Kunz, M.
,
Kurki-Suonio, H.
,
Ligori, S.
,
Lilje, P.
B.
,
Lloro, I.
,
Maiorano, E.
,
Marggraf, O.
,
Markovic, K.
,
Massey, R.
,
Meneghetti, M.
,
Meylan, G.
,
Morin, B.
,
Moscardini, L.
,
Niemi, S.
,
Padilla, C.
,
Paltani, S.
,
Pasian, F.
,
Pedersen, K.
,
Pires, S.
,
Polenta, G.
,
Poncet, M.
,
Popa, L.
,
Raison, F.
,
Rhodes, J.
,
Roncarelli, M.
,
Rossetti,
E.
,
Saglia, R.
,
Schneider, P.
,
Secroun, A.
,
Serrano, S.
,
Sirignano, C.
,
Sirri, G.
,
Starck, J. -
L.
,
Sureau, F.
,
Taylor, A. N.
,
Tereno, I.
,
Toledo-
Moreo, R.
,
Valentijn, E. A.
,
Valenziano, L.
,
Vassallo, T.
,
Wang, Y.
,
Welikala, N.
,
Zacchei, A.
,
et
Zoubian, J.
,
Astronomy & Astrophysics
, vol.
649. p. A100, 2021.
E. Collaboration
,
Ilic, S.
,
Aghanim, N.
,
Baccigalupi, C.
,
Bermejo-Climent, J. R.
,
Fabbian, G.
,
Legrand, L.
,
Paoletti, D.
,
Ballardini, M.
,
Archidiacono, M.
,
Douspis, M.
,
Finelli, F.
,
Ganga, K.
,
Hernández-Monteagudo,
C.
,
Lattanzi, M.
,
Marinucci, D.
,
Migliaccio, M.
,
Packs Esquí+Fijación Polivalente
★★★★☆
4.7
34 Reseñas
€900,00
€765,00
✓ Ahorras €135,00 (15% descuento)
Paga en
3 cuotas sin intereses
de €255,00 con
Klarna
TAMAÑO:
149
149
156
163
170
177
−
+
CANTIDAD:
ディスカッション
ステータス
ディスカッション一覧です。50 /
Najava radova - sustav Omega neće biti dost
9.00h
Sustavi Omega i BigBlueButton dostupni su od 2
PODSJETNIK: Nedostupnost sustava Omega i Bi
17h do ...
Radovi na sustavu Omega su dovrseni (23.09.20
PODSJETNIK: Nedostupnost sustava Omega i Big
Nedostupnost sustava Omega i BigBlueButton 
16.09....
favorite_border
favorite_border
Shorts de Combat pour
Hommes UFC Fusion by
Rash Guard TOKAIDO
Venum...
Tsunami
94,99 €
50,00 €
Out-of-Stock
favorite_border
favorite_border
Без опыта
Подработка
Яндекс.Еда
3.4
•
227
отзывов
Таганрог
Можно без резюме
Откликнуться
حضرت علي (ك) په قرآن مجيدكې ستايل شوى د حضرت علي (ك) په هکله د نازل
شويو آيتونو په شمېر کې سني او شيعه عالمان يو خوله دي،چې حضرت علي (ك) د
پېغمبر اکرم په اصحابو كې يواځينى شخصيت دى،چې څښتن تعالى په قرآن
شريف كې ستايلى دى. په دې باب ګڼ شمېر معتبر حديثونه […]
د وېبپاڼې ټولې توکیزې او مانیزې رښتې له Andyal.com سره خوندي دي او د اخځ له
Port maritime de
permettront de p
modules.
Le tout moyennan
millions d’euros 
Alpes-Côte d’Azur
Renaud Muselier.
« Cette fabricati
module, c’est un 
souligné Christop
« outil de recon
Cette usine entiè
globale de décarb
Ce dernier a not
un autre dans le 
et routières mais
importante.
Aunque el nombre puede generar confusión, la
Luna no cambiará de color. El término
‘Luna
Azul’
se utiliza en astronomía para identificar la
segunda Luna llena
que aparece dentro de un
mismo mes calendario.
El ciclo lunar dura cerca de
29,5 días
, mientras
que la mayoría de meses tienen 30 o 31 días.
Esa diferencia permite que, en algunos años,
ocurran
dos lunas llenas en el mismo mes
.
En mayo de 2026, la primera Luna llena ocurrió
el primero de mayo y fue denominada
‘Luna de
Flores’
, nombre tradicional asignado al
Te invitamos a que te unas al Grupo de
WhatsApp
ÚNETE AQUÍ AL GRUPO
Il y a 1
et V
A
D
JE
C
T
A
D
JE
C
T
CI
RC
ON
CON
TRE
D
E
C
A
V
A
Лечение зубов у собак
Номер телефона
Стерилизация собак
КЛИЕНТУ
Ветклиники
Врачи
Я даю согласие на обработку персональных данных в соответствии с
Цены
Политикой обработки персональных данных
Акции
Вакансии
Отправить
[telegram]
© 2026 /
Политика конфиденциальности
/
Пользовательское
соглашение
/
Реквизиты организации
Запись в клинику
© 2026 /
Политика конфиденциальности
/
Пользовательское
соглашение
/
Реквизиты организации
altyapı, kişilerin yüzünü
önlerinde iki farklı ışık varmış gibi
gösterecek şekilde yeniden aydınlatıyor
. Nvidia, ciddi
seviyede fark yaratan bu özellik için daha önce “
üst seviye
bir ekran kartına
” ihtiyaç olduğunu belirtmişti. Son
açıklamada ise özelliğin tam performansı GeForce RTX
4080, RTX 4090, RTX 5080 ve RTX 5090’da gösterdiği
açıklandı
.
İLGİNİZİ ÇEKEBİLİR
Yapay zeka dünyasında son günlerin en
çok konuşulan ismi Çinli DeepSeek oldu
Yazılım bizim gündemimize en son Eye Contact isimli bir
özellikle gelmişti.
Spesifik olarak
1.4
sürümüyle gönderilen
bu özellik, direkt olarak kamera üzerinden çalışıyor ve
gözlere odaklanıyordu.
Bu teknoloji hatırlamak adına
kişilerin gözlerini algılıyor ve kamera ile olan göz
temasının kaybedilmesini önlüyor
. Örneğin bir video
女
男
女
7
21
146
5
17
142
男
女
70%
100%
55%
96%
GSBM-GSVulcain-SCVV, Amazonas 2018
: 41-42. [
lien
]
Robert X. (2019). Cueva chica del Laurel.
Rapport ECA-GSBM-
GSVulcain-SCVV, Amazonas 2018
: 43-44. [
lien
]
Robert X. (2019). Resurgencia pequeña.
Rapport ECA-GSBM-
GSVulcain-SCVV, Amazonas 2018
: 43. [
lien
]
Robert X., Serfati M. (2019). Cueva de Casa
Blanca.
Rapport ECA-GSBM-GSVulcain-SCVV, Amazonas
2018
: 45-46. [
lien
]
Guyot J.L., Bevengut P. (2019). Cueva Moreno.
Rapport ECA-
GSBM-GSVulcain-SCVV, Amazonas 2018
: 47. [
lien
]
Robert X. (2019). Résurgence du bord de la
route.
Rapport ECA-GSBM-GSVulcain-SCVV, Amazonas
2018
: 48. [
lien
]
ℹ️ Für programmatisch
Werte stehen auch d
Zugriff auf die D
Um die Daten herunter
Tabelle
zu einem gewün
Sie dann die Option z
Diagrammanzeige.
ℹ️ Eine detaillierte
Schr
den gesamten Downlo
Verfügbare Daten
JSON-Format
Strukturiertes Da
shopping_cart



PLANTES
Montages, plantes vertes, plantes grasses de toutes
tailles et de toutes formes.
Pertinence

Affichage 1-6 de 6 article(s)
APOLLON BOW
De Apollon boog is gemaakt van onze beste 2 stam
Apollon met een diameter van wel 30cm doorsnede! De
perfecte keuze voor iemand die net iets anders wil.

▶ TASK STATEMENT
Reproduce the text of every item with "Klarna" switched to "PayPal" wherever it occurs, leaving everything else unchanged.

▶ TASK RESPONSE
Kunz, M.
,
Kurki-Suonio, H.
,
Ligori, S.
,
Lilje, P.
B.
,
Lloro, I.
,
Maiorano, E.
,
Marggraf, O.
,
Markovic, K.
,
Massey, R.
,
Meneghetti, M.
,
Meylan, G.
,
Morin, B.
,
Moscardini, L.
,
Niemi, S.
,
Padilla, C.
,
Paltani, S.
,
Pasian, F.
,
Pedersen, K.
,
Pires, S.
,
Polenta, G.
,
Poncet, M.
,
Popa, L.
,
Raison, F.
,
Rhodes, J.
,
Roncarelli, M.
,
Rossetti,
E.
,
Saglia, R.
,
Schneider, P.
,
Secroun, A.
,
Serrano, S.
,
Sirignano, C.
,
Sirri, G.
,
Starck, J. -
L.
,
Sureau, F.
,
Taylor, A. N.
,
Tereno, I.
,
Toledo-
Moreo, R.
,
Valentijn, E. A.
,
Valenziano, L.
,
Vassallo, T.
,
Wang, Y.
,
Welikala, N.
,
Zacchei, A.
,
et
Zoubian, J.
,
Astronomy & Astrophysics
, vol.
649. p. A100, 2021.
E. Collaboration
,
Ilic, S.
,
Aghanim, N.
,
Baccigalupi, C.
,
Bermejo-Climent, J. R.
,
Fabbian, G.
,
Legrand, L.
,
Paoletti, D.
,
Ballardini, M.
,
Archidiacono, M.
,
Douspis, M.
,
Finelli, F.
,
Ganga, K.
,
Hernández-Monteagudo,
C.
,
Lattanzi, M.
,
Marinucci, D.
,
Migliaccio, M.
,
Packs Esquí+Fijación Polivalente
★★★★☆
4.7
34 Reseñas
€900,00
€765,00
✓ Ahorras €135,00 (15% descuento)
Paga en
3 cuotas sin intereses
de €255,00 con
PayPal
TAMAÑO:
149
149
156
163
170
177
−
+
CANTIDAD:
ディスカッション
ステータス
ディスカッション一覧です。50 /
Najava radova - sustav Omega neće biti dost
9.00h
Sustavi Omega i BigBlueButton dostupni su od 2
PODSJETNIK: Nedostupnost sustava Omega i Bi
17h do ...
Radovi na sustavu Omega su dovrseni (23.09.20
PODSJETNIK: Nedostupnost sustava Omega i Big
Nedostupnost sustava Omega i BigBlueButton 
16.09....
favorite_border
favorite_border
Shorts de Combat pour
Hommes UFC Fusion by
Rash Guard TOKAIDO
Venum...
Tsunami
94,99 €
50,00 €
Out-of-Stock
favorite_border
favorite_border
Без опыта
Подработка
Яндекс.Еда
3.4
•
227
отзывов
Таганрог
Можно без резюме
Откликнуться
حضرت علي (ك) په قرآن مجيدكې ستايل شوى د حضرت علي (ك) په هکله د نازل
شويو آيتونو په شمېر کې سني او شيعه عالمان يو خوله دي،چې حضرت علي (ك) د
پېغمبر اکرم په اصحابو كې يواځينى شخصيت دى،چې څښتن تعالى په قرآن
شريف كې ستايلى دى. په دې باب ګڼ شمېر معتبر حديثونه […]
د وېبپاڼې ټولې توکیزې او مانیزې رښتې له Andyal.com سره خوندي دي او د اخځ له
Port maritime de
permettront de p
modules.
Le tout moyennan
millions d’euros 
Alpes-Côte d’Azur
Renaud Muselier.
« Cette fabricati
module, c’est un 
souligné Christop
« outil de recon
Cette usine entiè
globale de décarb
Ce dernier a not
un autre dans le 
et routières mais
importante.
Aunque el nombre puede generar confusión, la
Luna no cambiará de color. El término
‘Luna
Azul’
se utiliza en astronomía para identificar la
segunda Luna llena
que aparece dentro de un
mismo mes calendario.
El ciclo lunar dura cerca de
29,5 días
, mientras
que la mayoría de meses tienen 30 o 31 días.
Esa diferencia permite que, en algunos años,
ocurran
dos lunas llenas en el mismo mes
.
En mayo de 2026, la primera Luna llena ocurrió
el primero de mayo y fue denominada
‘Luna de
Flores’
, nombre tradicional asignado al
Te invitamos a que te unas al Grupo de
WhatsApp
ÚNETE AQUÍ AL GRUPO
Il y a 1
et V
A
D
JE
C
T
A
D
JE
C
T
CI
RC
ON
CON
TRE
D
E
C
A
V
A
Лечение зубов у собак
Номер телефона
Стерилизация собак
КЛИЕНТУ
Ветклиники
Врачи
Я даю согласие на обработку персональных данных в соответствии с
Цены
Политикой обработки персональных данных
Акции
Вакансии
Отправить
[telegram]
© 2026 /
Политика конфиденциальности
/
Пользовательское
соглашение
/
Реквизиты организации
Запись в клинику
© 2026 /
Политика конфиденциальности
/
Пользовательское
соглашение
/
Реквизиты организации
altyapı, kişilerin yüzünü
önlerinde iki farklı ışık varmış gibi
gösterecek şekilde yeniden aydınlatıyor
. Nvidia, ciddi
seviyede fark yaratan bu özellik için daha önce “
üst seviye
bir ekran kartına
” ihtiyaç olduğunu belirtmişti. Son
açıklamada ise özelliğin tam performansı GeForce RTX
4080, RTX 4090, RTX 5080 ve RTX 5090’da gösterdiği
açıklandı
.
İLGİNİZİ ÇEKEBİLİR
Yapay zeka dünyasında son günlerin en
çok konuşulan ismi Çinli DeepSeek oldu
Yazılım bizim gündemimize en son Eye Contact isimli bir
özellikle gelmişti.
Spesifik olarak
1.4
sürümüyle gönderilen
bu özellik, direkt olarak kamera üzerinden çalışıyor ve
gözlere odaklanıyordu.
Bu teknoloji hatırlamak adına
kişilerin gözlerini algılıyor ve kamera ile olan göz
temasının kaybedilmesini önlüyor
. Örneğin bir video
女
男
女
7
21
146
5
17
142
男
女
70%
100%
55%
96%
GSBM-GSVulcain-SCVV, Amazonas 2018
: 41-42. [
lien
]
Robert X. (2019). Cueva chica del Laurel.
Rapport ECA-GSBM-
GSVulcain-SCVV, Amazonas 2018
: 43-44. [
lien
]
Robert X. (2019). Resurgencia pequeña.
Rapport ECA-GSBM-
GSVulcain-SCVV, Amazonas 2018
: 43. [
lien
]
Robert X., Serfati M. (2019). Cueva de Casa
Blanca.
Rapport ECA-GSBM-GSVulcain-SCVV, Amazonas
2018
: 45-46. [
lien
]
Guyot J.L., Bevengut P. (2019). Cueva Moreno.
Rapport ECA-
GSBM-GSVulcain-SCVV, Amazonas 2018
: 47. [
lien
]
Robert X. (2019). Résurgence du bord de la
route.
Rapport ECA-GSBM-GSVulcain-SCVV, Amazonas
2018
: 48. [
lien
]
ℹ️ Für programmatisch
Werte stehen auch d
Zugriff auf die D
Um die Daten herunter
Tabelle
zu einem gewün
Sie dann die Option z
Diagrammanzeige.
ℹ️ Eine detaillierte
Schr
den gesamten Downlo
Verfügbare Daten
JSON-Format
Strukturiertes Da
shopping_cart



PLANTES
Montages, plantes vertes, plantes grasses de toutes
tailles et de toutes formes.
Pertinence

Affichage 1-6 de 6 article(s)
APOLLON BOW
De Apollon boog is gemaakt van onze beste 2 stam
Apollon met een diameter van wel 30cm doorsnede! De
perfecte keuze voor iemand die net iets anders wil.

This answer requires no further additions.